Cranmer, and all that lot, removed those petitions from our Prayer of Consecration because they didn’t believe in the real presence; they drew back from the foot of cross in public worship, paving the way for faith to become a compartmentalised intellectual assent to propositions, not a real following or imitation of Christ. If we are not challenged to approach the cross and cry out to him there, how can we ask him to remember us in our comfortable anxieties? This is the greatest deficiency of the Book of Common Prayer and its successors: our texts draw back from committing us to the properly scandalous identification with our Lord on the cross, that identification which, ironically and uniquely, also places us in the place of safety, salvation. Without that proximity and identity we are left with just a beautiful idea, more an echo than a true remembrance.

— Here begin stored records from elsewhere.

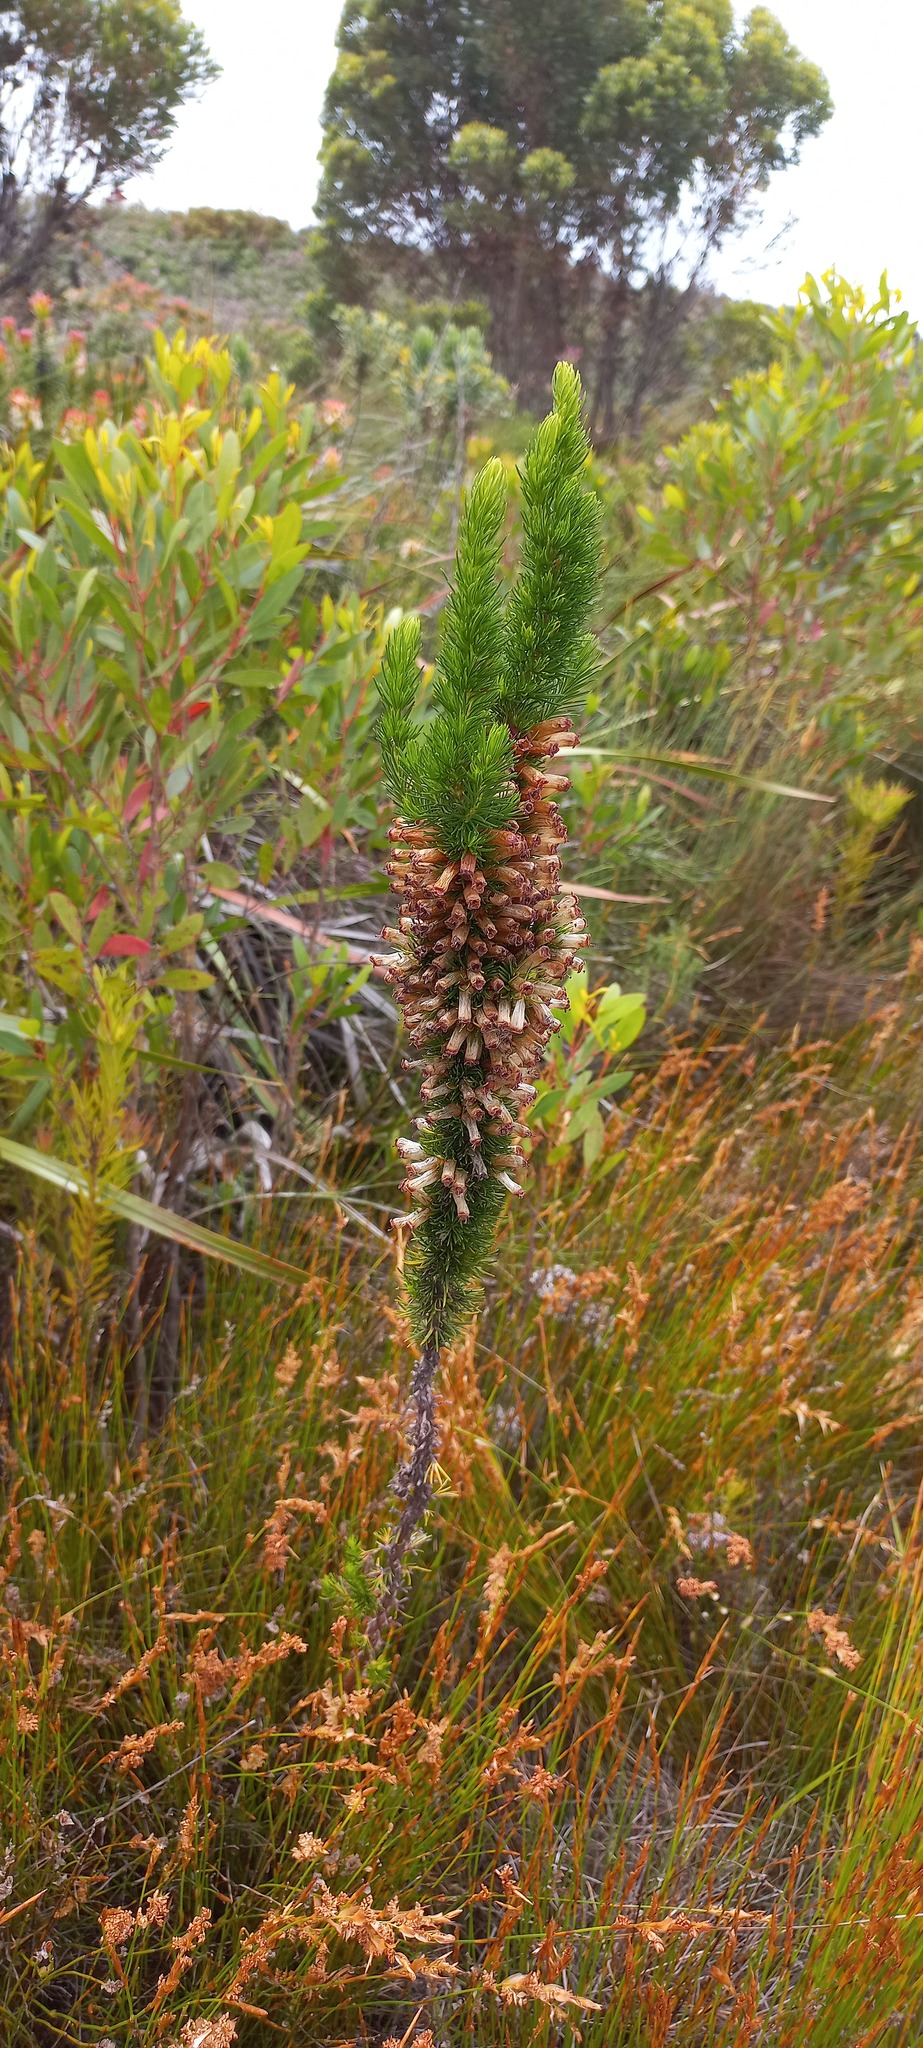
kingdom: Plantae
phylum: Tracheophyta
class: Magnoliopsida
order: Ericales
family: Ericaceae
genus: Erica
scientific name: Erica patersonia
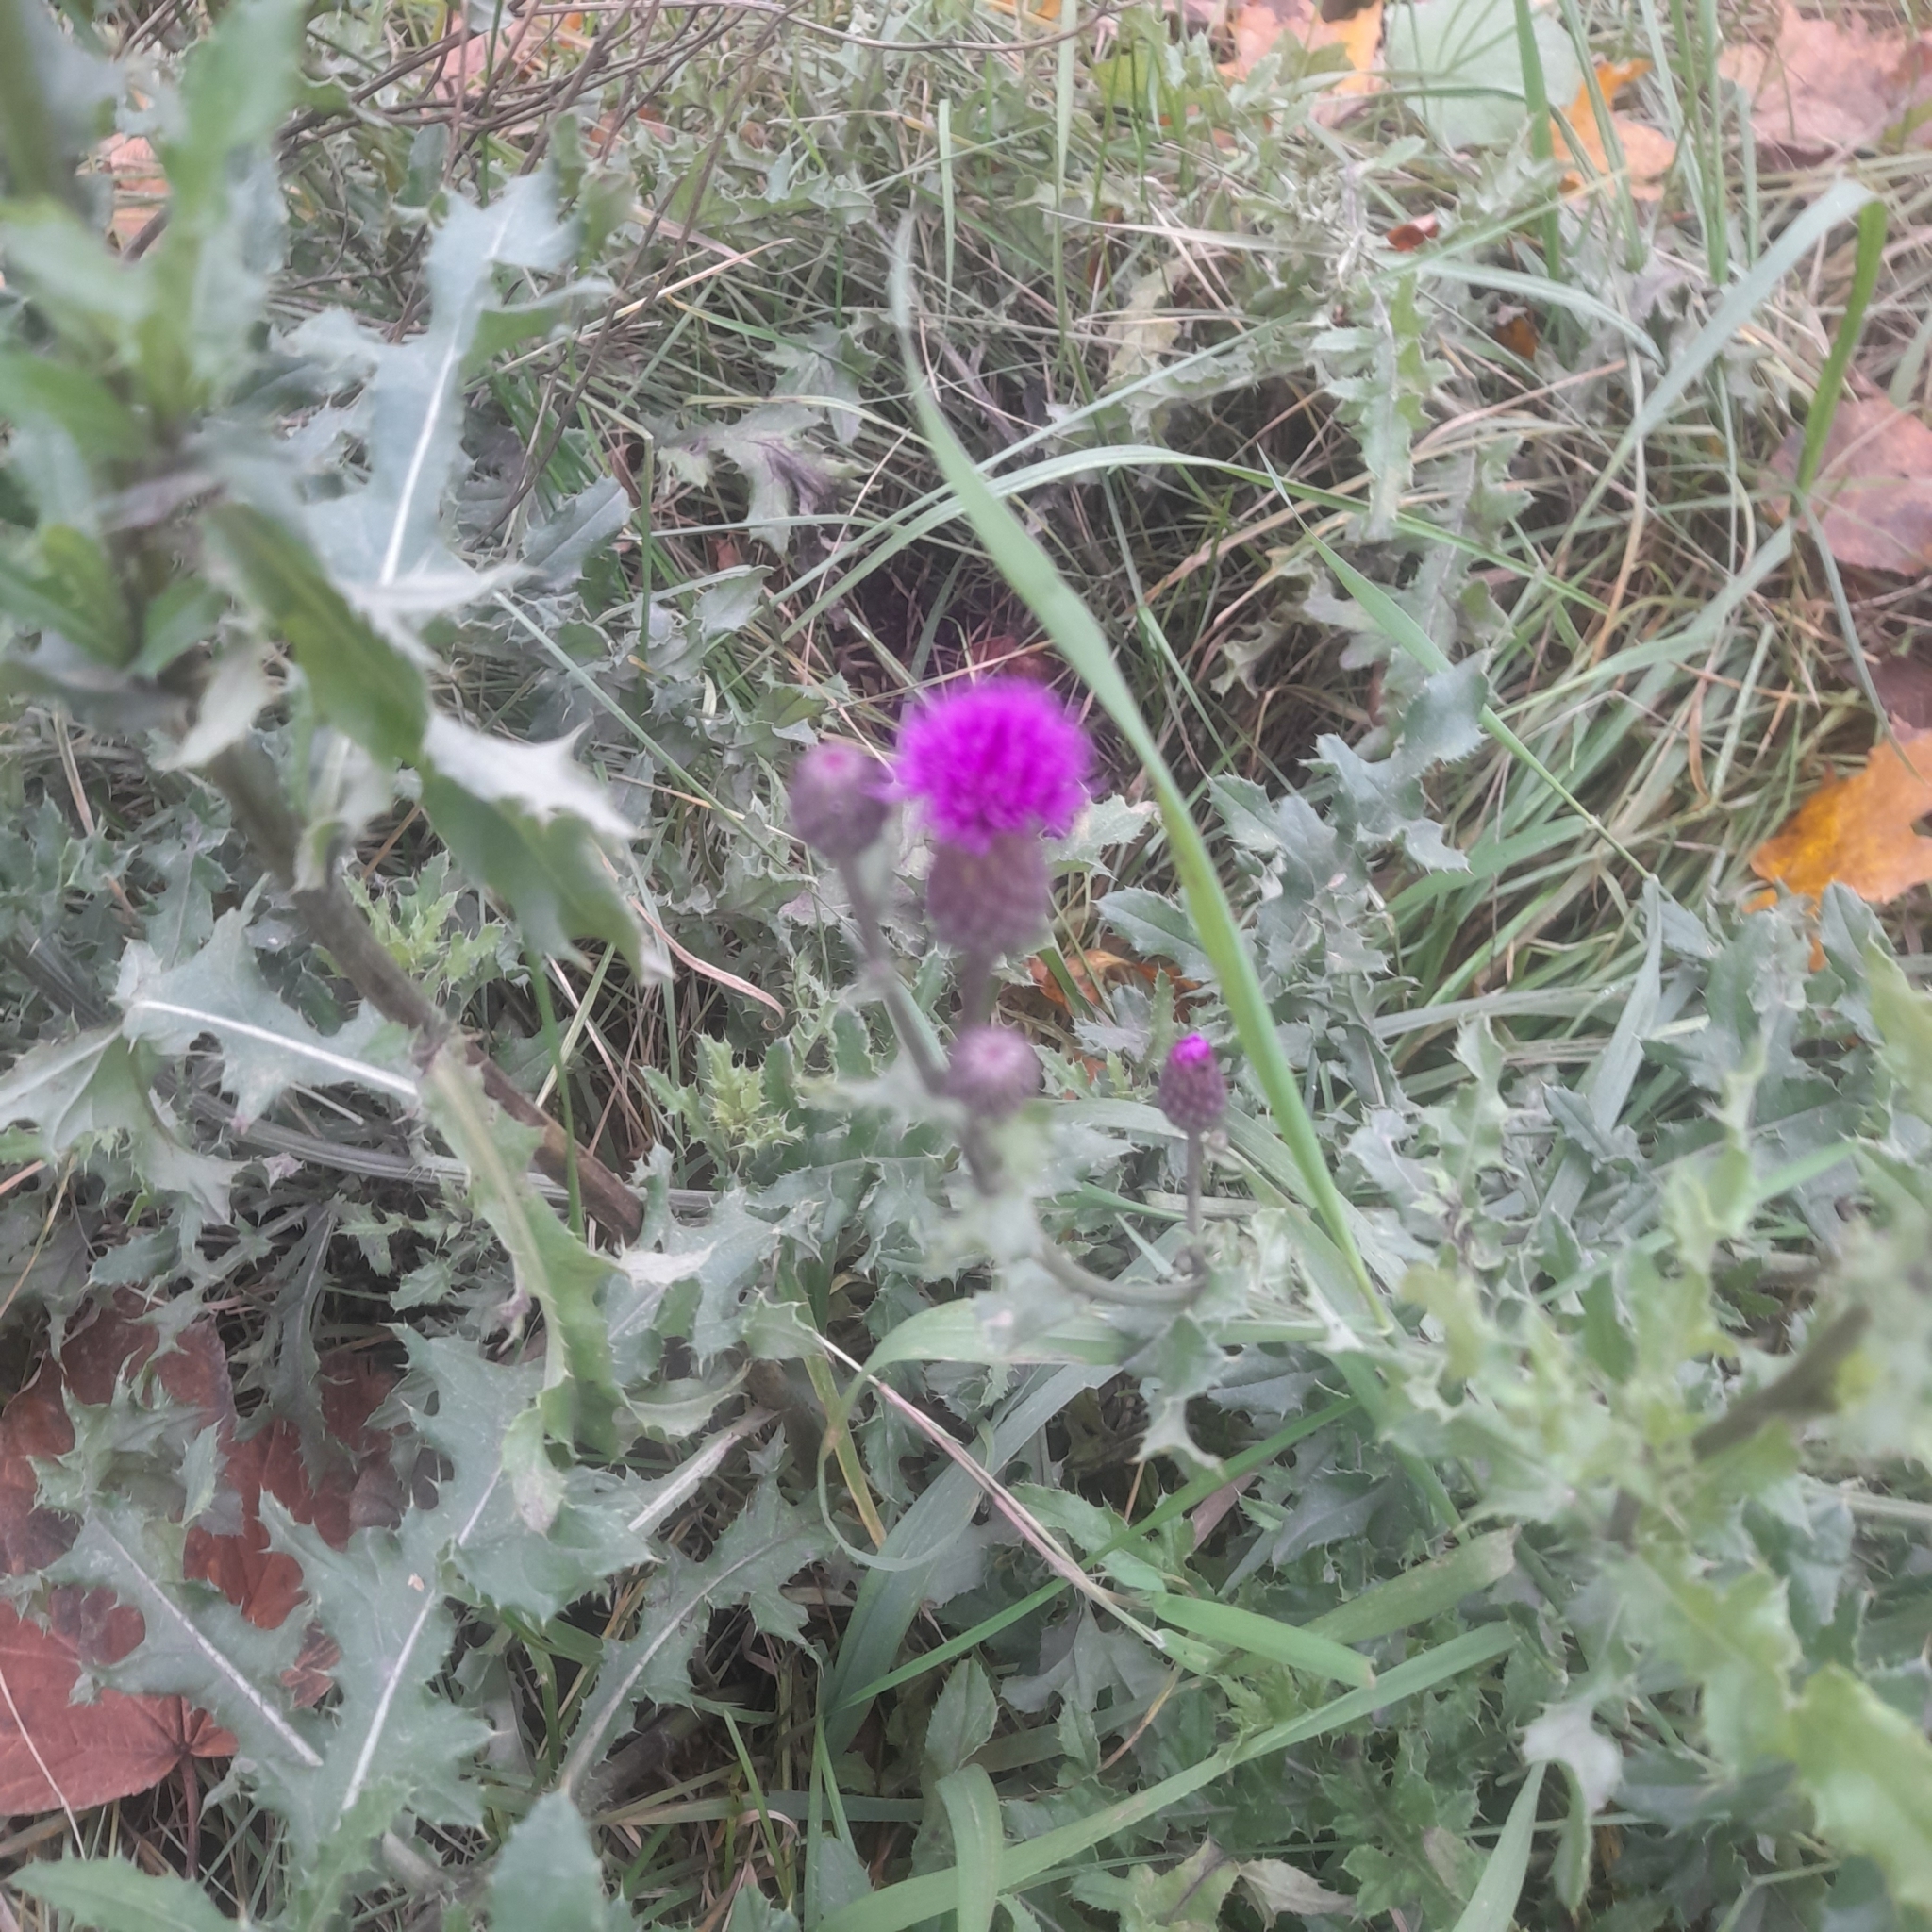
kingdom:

And why would we want to draw back from that heartfelt cry to Jesus on the cross? For, as we’ve just heard,

…in him all the fullness of God was pleased to dwell, and through him God was pleased to reconcile to himself all things, whether on earth or in heaven, by making peace through the blood of his cross.    (Colossians 1.20)

Merely changing and improving the words of our Eucharistic Prayer won’t do the job; they must articulate a truth about us. But acknowledging that what we do here is a truly threatening, dangerous remembrance, adds the essential irony to what can be otherwise merely an aesthetic high point of our week; this is the heart of the Mass, juxtaposing the screams of the tortured with Mozart and the blood of the cross with Comper pink, which will make it true as we leave the building.

In the midst of all that irony, if we are honest with ourselves and God, we can do no more than dare to pray, ‘Jesus, remember me’. He can and will, just as reliably as he comes to us at the altar, if we only ask.

42 Then he said, “Jesus, remember me when you come into your kingdom.”

43 He replied, “Truly I tell you, today you will be with me in Paradise.”